It wasn't so long ago that the chief technology officer was sequestered in the IT department, cut off for all intents and purposes from the hub of enterprise power. It is different now, of course: The CTO position has grown in visibility over the last 10 years and become more closely tied to that of the CEO.

The Rise of the CCO

It is understandable, then, that many customer advocates are wondering when -- or whether -- another relatively new C-level executive position will make that leap.
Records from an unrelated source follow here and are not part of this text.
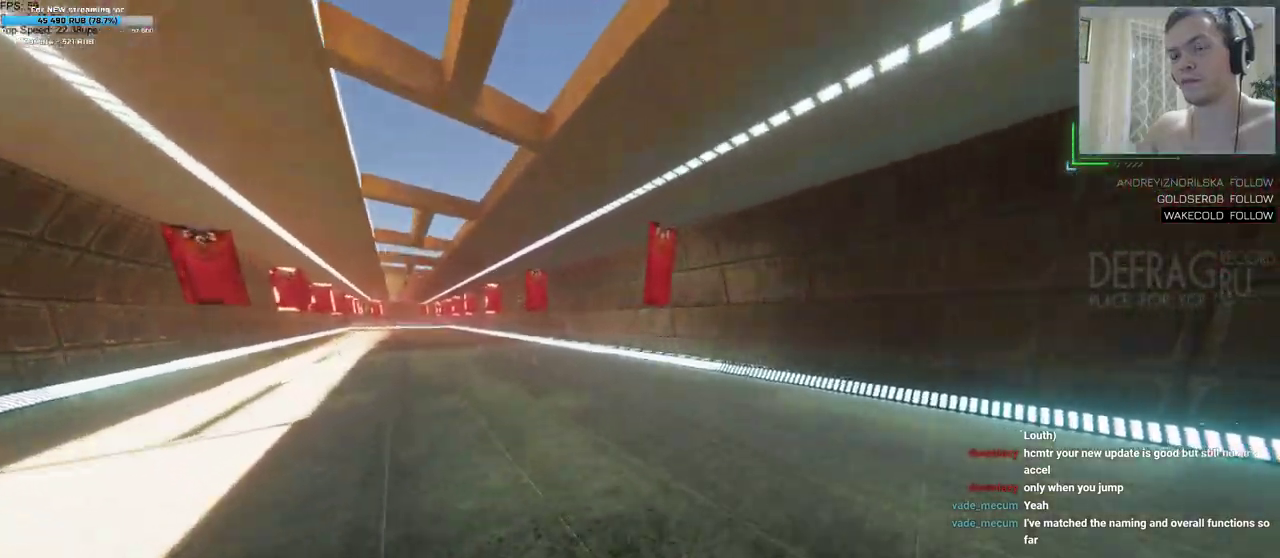
{"keys": ["d", "w"], "mouse": [], "events": []}
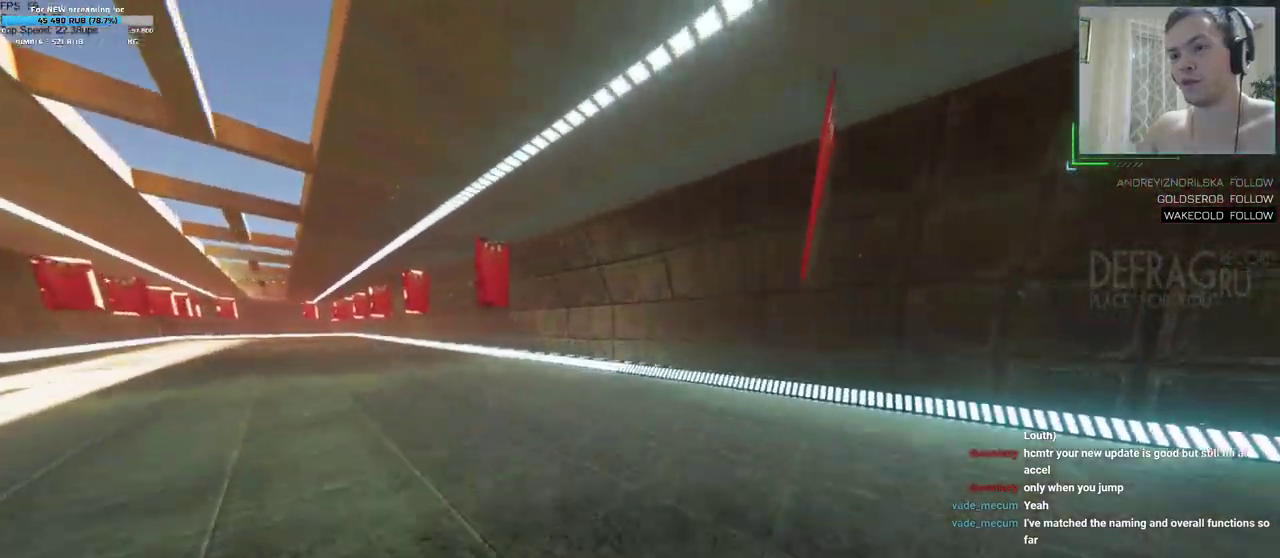
{"keys": ["a", "w"], "mouse": [], "events": [[283, "d", "up"], [317, "a", "down"]]}
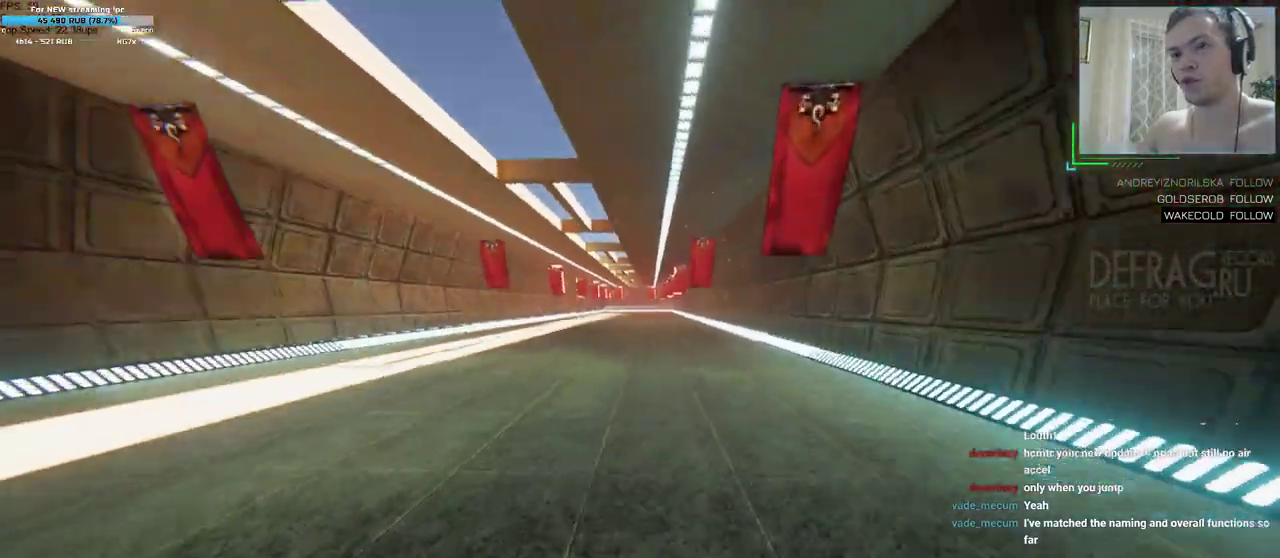
{"keys": ["a", "w"], "mouse": [], "events": []}
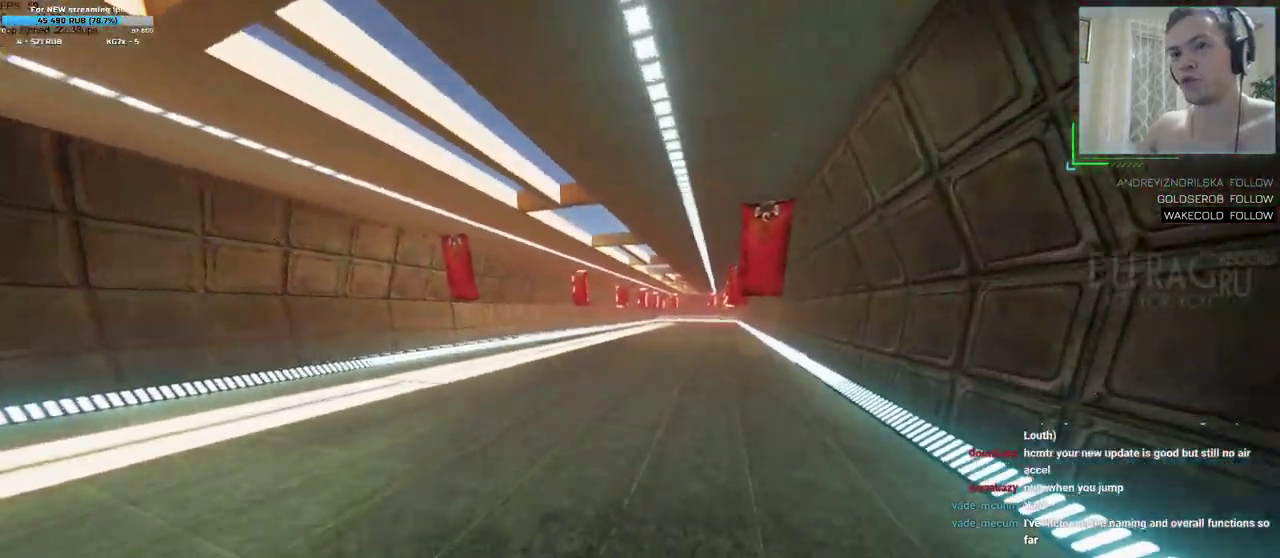
{"keys": ["a", "w"], "mouse": [], "events": []}
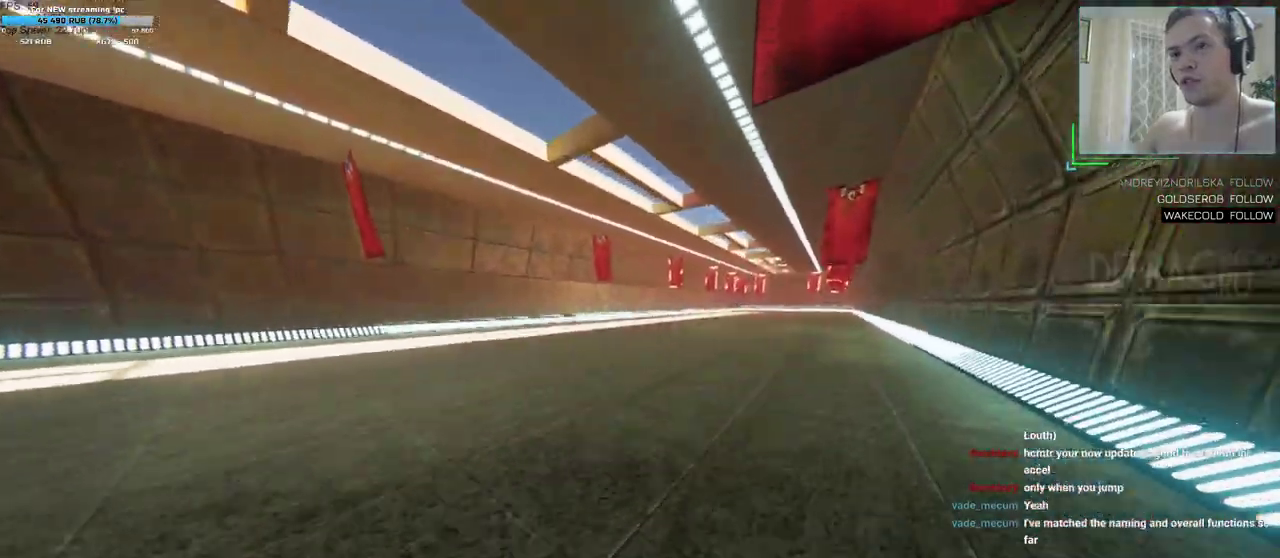
{"keys": ["a", "w"], "mouse": [], "events": []}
Several years ago, the chief customer officer burst onto the corporate scene with a few high-profile companies announcing appointments. Since then, a small but steady trickle of firms has continued the trend.

To name just a few recent examples: Marketer Harte-Hanks announced in February that it had named company veteran Jim Davis to the firm's first-ever position of chief customer officer, direct marketing. Hosted communication systems provider UCN appointed Rudy Vidal as EVP and chief customer officer, and digital marketing and technology firm Digitaria gave that title to Warren Raisch -- both in January.
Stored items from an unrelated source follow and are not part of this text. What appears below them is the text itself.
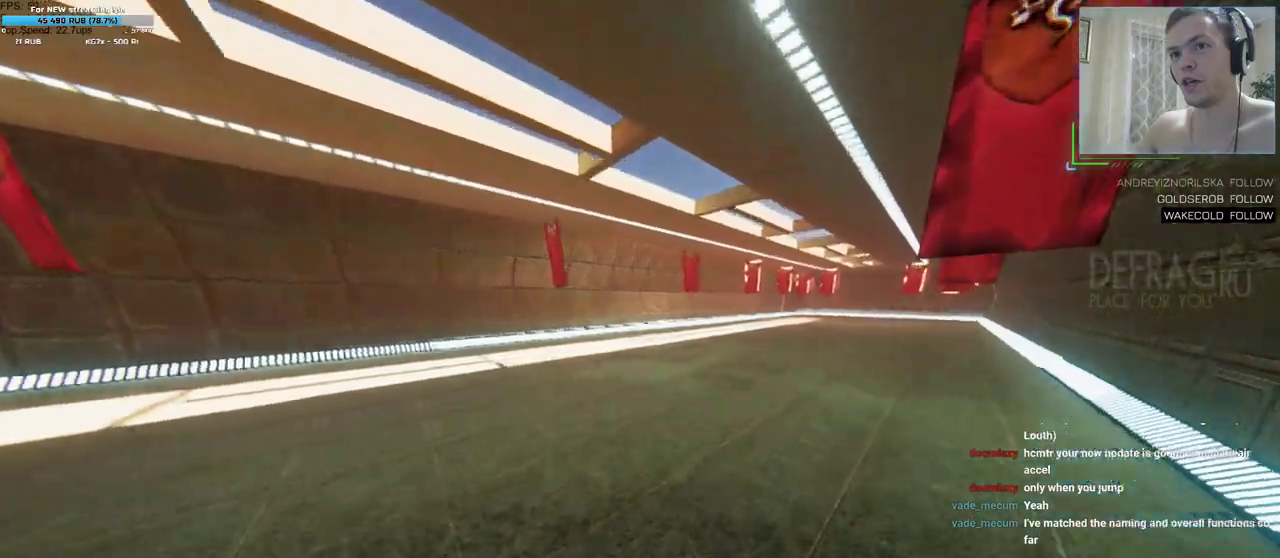
{"keys": ["a", "w"], "mouse": [], "events": []}
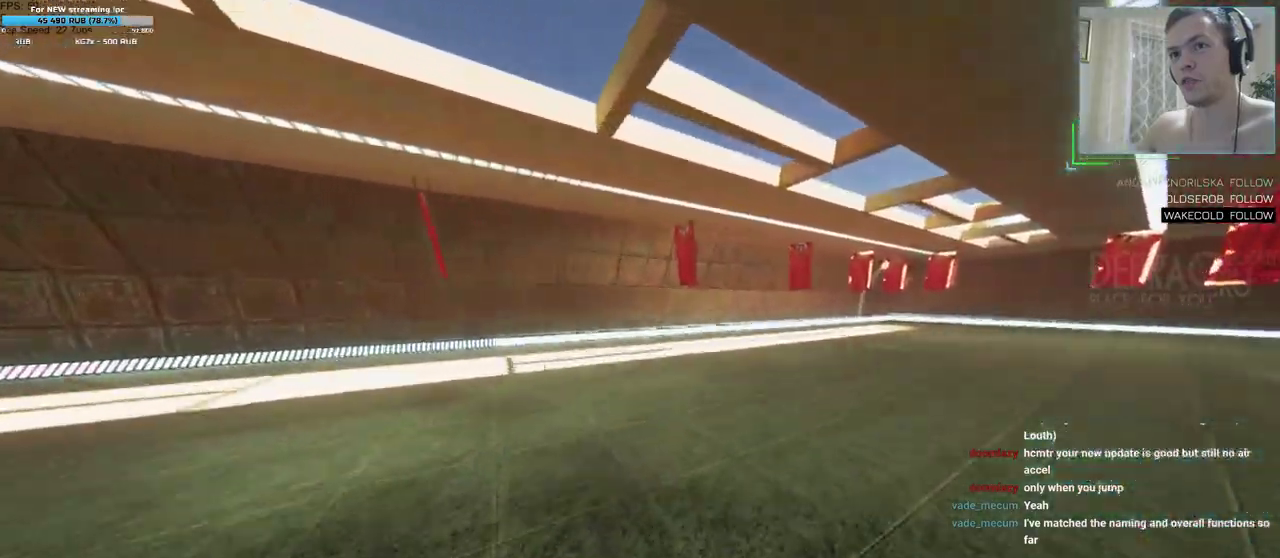
{"keys": ["a", "w"], "mouse": [], "events": []}
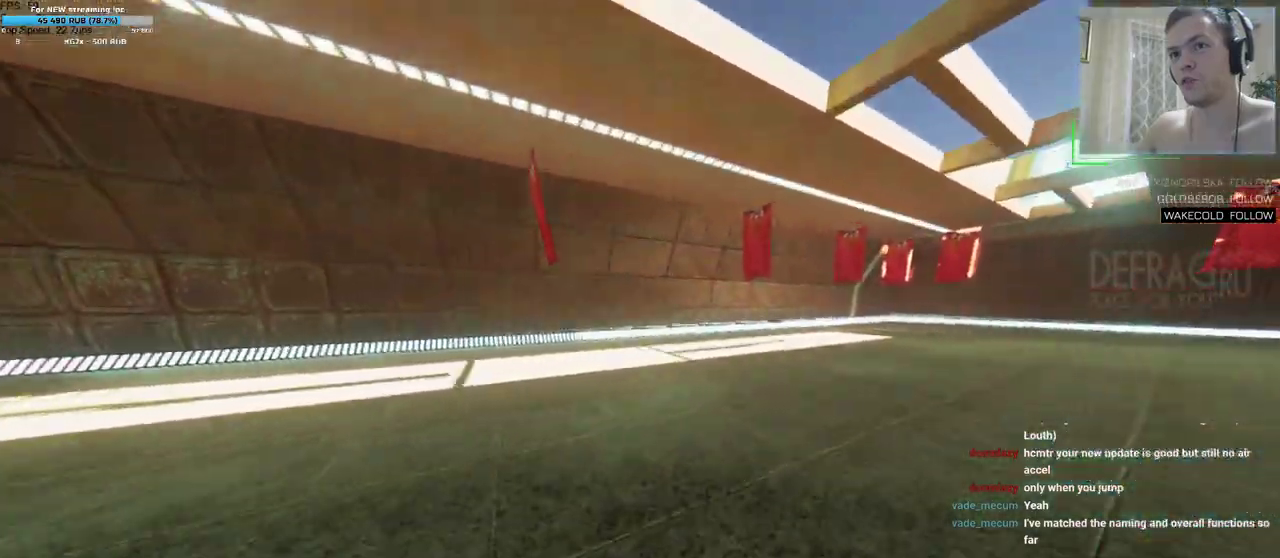
{"keys": ["a", "w"], "mouse": [], "events": []}
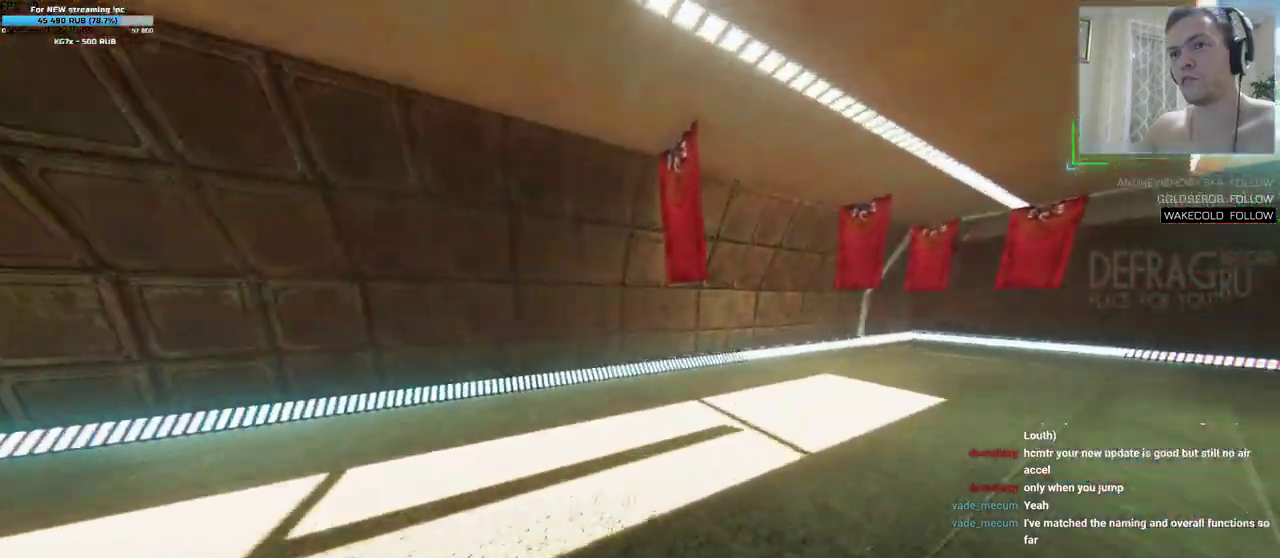
{"keys": [], "mouse": [], "events": [[133, "w", "up"], [183, "a", "up"]]}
Still, the CCO position seems to be a dead end in the corporate hierarchy, save for a few exceptions. The good news is that some industry watchers believe it will one day assume its rightful position in the top echelon of the enterprise.

Why Not Now?

One reason things went awry for the position early on is that there was confusion over just what the CCO job entailed, Mitchell Goozé, president and founder of Customer Manufacturing Group, told CRM Buyer.
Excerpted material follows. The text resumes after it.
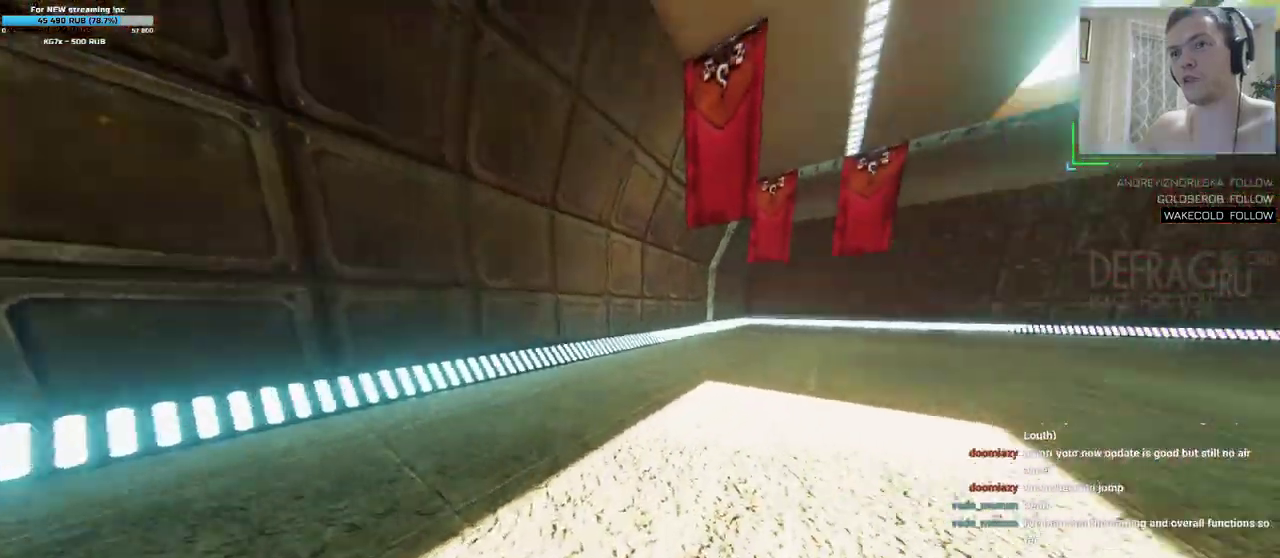
{"keys": ["w"], "mouse": []}
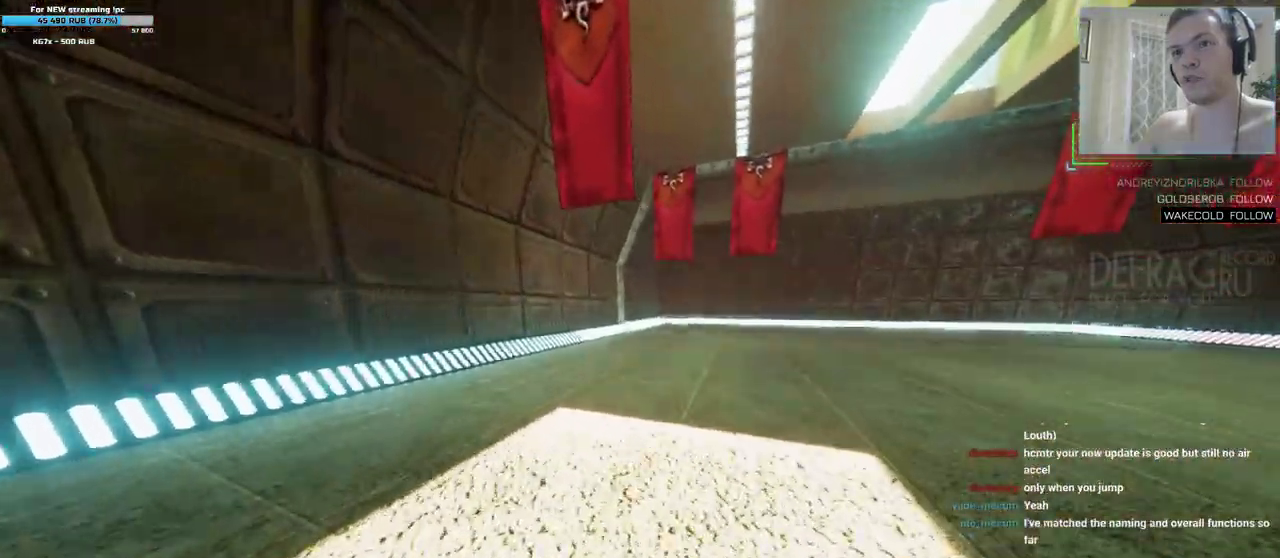
{"keys": ["w"], "mouse": []}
"Is it another C-level position focusing on marketing or sales -- or both -- but with a different name?" he asked. "I have seen proposals for chief revenue officer as well, but at the end of the day, what are they responsible for that is not already covered by the CSO (chief sales officer) or the CMO (chief marketing officer)?"

The ideal definition of "CCO," said Mark Stevens, CEO of MSCO, a global marketing firm, is an executive "who goes to sleep every night concerned about the customer -- and nothing else."

It is that ungainly definition -- compared to the industry-speak that accompanies other C-level leadership roles -- that keeps many companies from developing a CCO position, Stevens told CRM Buyer.

Though cynical, Stevens' view is probably correct. It's easy to rattle off a handful of companies known for poor customer service; institutionalizing a position that puts the customer first at such firms is difficult to imagine.

Even companies that treat customers well rarely consider them first when designing a new service or product, Stevens pointed out.

"I will go into meetings with potential clients and there is always a whiteboard filled with schematics of some initiatives that are underway," but inevitably, he said, the customer is missing. "And there is never a salesperson in the room either -- or anyone who could put the customer in the process."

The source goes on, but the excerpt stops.